In May 2021, funding for the next five years of the Cardiff Capital Region City Deal were approved following the conclusion of a gateway review, which occur every five years during the deal's operation.

==Economy==
The region is the economically significant to the Welsh economy, accounting for 50% of the total economic output of Wales, and 49% of its total employed workforce population, with a recorded 38,000 active businesses. CCR is a centre of various industries such as: advanced manufacturing, creative and digital industries, energy and energy supply, financial services, and life sciences.
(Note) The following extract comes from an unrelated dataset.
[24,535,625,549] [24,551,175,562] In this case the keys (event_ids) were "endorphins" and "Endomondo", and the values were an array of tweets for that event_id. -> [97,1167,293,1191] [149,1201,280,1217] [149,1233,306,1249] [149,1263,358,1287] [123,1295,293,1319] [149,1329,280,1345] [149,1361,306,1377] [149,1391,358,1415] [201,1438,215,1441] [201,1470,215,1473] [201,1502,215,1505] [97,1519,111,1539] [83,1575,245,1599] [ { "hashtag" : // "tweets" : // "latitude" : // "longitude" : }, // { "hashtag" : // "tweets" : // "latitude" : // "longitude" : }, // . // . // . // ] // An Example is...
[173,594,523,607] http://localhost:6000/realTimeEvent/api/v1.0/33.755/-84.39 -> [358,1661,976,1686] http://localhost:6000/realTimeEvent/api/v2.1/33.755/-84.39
In April 2021, a Cardiff University lead partnership initiative, Clwstwr, assessed the economic impact of the media sector in the region. It reported that the CCR is home to the third largest media sector in the United Kingdom, after London and Manchester, and ahead of other media hubs such as Brighton, Bristol, and Southampton. One in every eight jobs created today in the region is linked to the media sector, with the report stating that targeted funding and productivity incentives can potentially make the region a "global hub for media production". 1,318 firms were stated by the report to be present in the region, with BBC Cymru Wales taking a big share (47%) of the economic contributions from the sector.

==Governance==
The Capital Region is overseen by a regional cabinet, consisting of a councillor from each of the ten local authorities. It is currently headed by leader of Torfaen Council, Councillor Anthony Hunt. In April 2021, a South East Wales Corporate Joint Committee was formed to allow the ten local councils in the region to collaborate in areas relating to economic well-being, strategic planning and the development of regional transport policies.

==Education==
The region is home to three universities, Cardiff University, Cardiff Metropolitan University, and the University of South Wales as well as the Royal Welsh College of Music and Drama.

== Transport ==
The region contains one airport, Cardiff Airport.

=== Metro ===

The South Wales Metro (sometimes called the Cardiff Capital Region Metro) is an integrated public transport network centred in the region, with the aim of making the region better connected, through improved rail and bus services. The project involves new rolling stock, electrifying around 170 km of railways, building new stations, upgrading stations and the associated signalling, and upgrading the Core Valley Lines to Aberdare, Coryton, Merthyr Tydfil, Rhymney and Treherbert. Funding comes from a ring-fenced contribution of £734m from the CCR City Deal, with sources from the Welsh Government (£500m), UK Government (£125m) and European Regional Development Fund (£94m). The project is being managed by Transport for Wales and contracted companies.

== Tidal power ==
In October 2021, a commission of councils of the CRR, in collaboration with the Western Gateway (a regional group of councils in England and Wales), looked into plans for a barrage or lagoon across the Severn estuary for tidal power.